Our Sages teach us that when a person performs the process of teshuva properly, it is as if the act has been erased from reality. He will never have to face that action and give judgment for it ever again.
I like to use the following true story to illustrate this point. (I heard this very story from two different, unrelated people, therefore, I believe it is true.)
It was a beautiful wedding; the bride and groom looked so beautiful and made such a handsome couple. Everyone was saying how it was a match made in heaven. After the last dance was over, the father of the bride went to his jacket, which he had draped over the back of his chair during the dancing, to retrieve the envelope of cash he had prepared to pay the caterer for the wedding. To his horror, the envelope was not there. There were thousands of dollars in that envelope. He had been saving for years to be able to afford a nice wedding for his lovely daughter.
It probably fell out during the dancing, he figured. They searched the entire hall from top to bottom, with no success. Perhaps it got folded up in the table cloth when the table was cleaned. They searched every tablecloth, again, with no success.
Oh well! What could he do? He would have to put together a new payment for the caterer. Where it would come from, he did not know.
Fast forward a few months later. The parents of the bride finally receive the wedding video. They sit down to watch, and lo and behold, they see in the video, the father of the groom taking the envelope from the pocket of the jacket, as it hung over the chair.
Now they knew where the money went, but how were they going to get it back? If they were to accuse the groom’s father of stealing it, he would of course deny it, and the accusation would cause very hard feelings.
They came up with the following idea. They invited the parents of the groom to join them to watch the wedding video! This way, the father of the groom would see himself stealing the money.

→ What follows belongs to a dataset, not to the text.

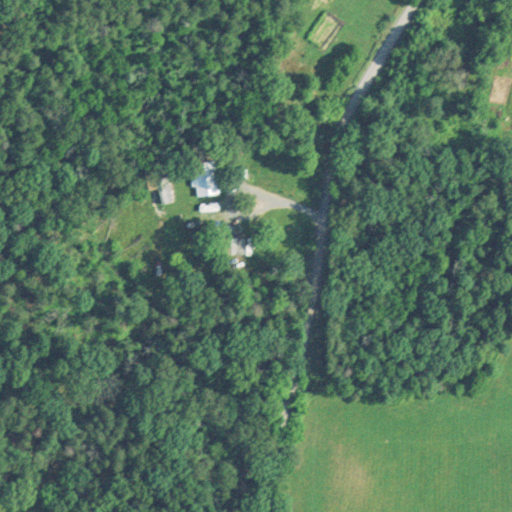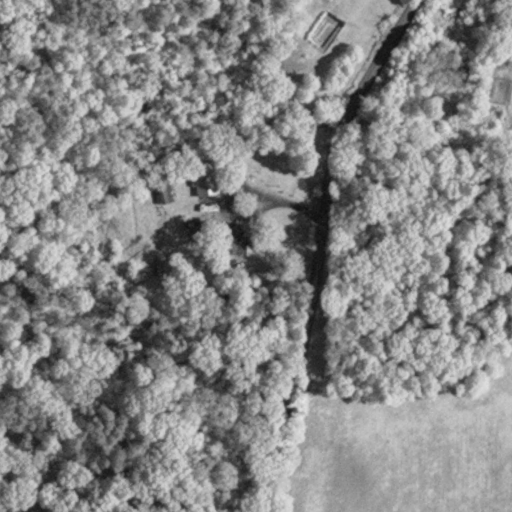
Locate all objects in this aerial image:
building: (203, 176)
building: (158, 182)
building: (234, 244)
road: (330, 254)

Everything started out jovial and festive as the video began. As the video progressed, the father of the groom started getting more and more fidgety. He was thinking, “Oh no! what if I was caught on video stealing the money!” As the video played on, he started sweating profusely. As they got to the part which would show him stealing the money, he couldn’t watch it, and just passed out on the floor.

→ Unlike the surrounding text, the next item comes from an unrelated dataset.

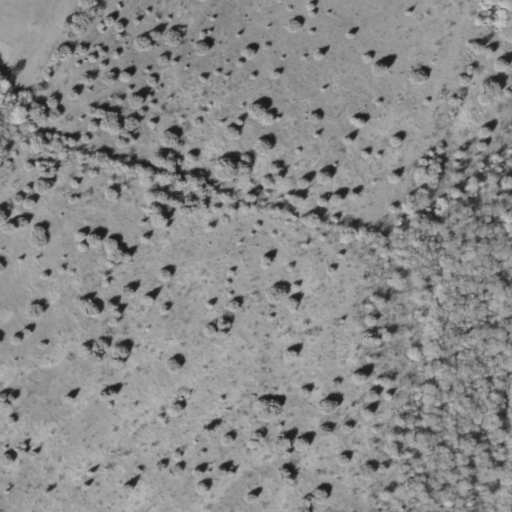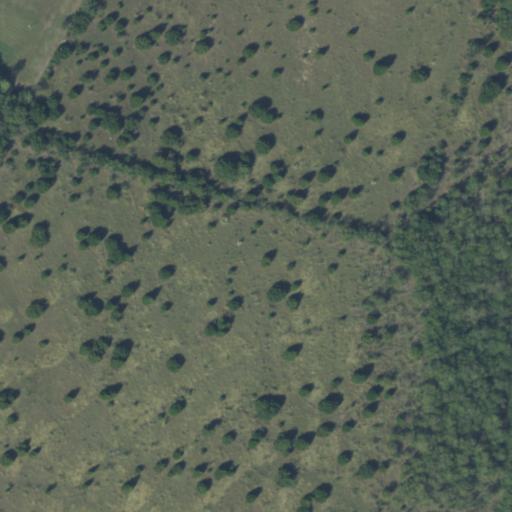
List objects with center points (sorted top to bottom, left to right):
building: (501, 284)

Our Sages teach us, that on the day of judgment, at the end of our lives, we are going to watch a video of our lives. In it we will see all the sins and transgressions that we performed in our lifetime. Watching with us, will be Hashem and a court of holy rabbis, from our generation. It is going to get very embarrassing as we watch ourselves doing things that we shouldn’t have done.
But when we do teshuva, it is like splicing the video just before the deed, and just after it, as if it never happened. The piece of tape falls on the floor, and is swept out with the garbage. It never hits the screen and we will not have to see it ever again. Teshuva has removed it forever.
What an amazing gift from Hashem! He allows us to totally remove our misdeeds from reality.
A word of caution: When we have wronged another human being, as in the story above, teshuva cannot be done until the person asks for and receives forgiveness from the one he wronged. So, in the story, for example, he would have to ask forgiveness and pay back every penny before he could begin to ask Hashem for forgiveness for stealing.
Seeing how easy it is to do teshuva, there is really no excuse not to do teshuva during these special days. Additionally, being that it is so easy, it would be a very strong critique against a person who ignores this amazing opportunity to clean his slate.
Now would be the perfect time to think about something or some things that we can do better during the Ten Days of Teshuva. Let us show Hashem that we understand that He is close to us, and that we are preparing for His visit.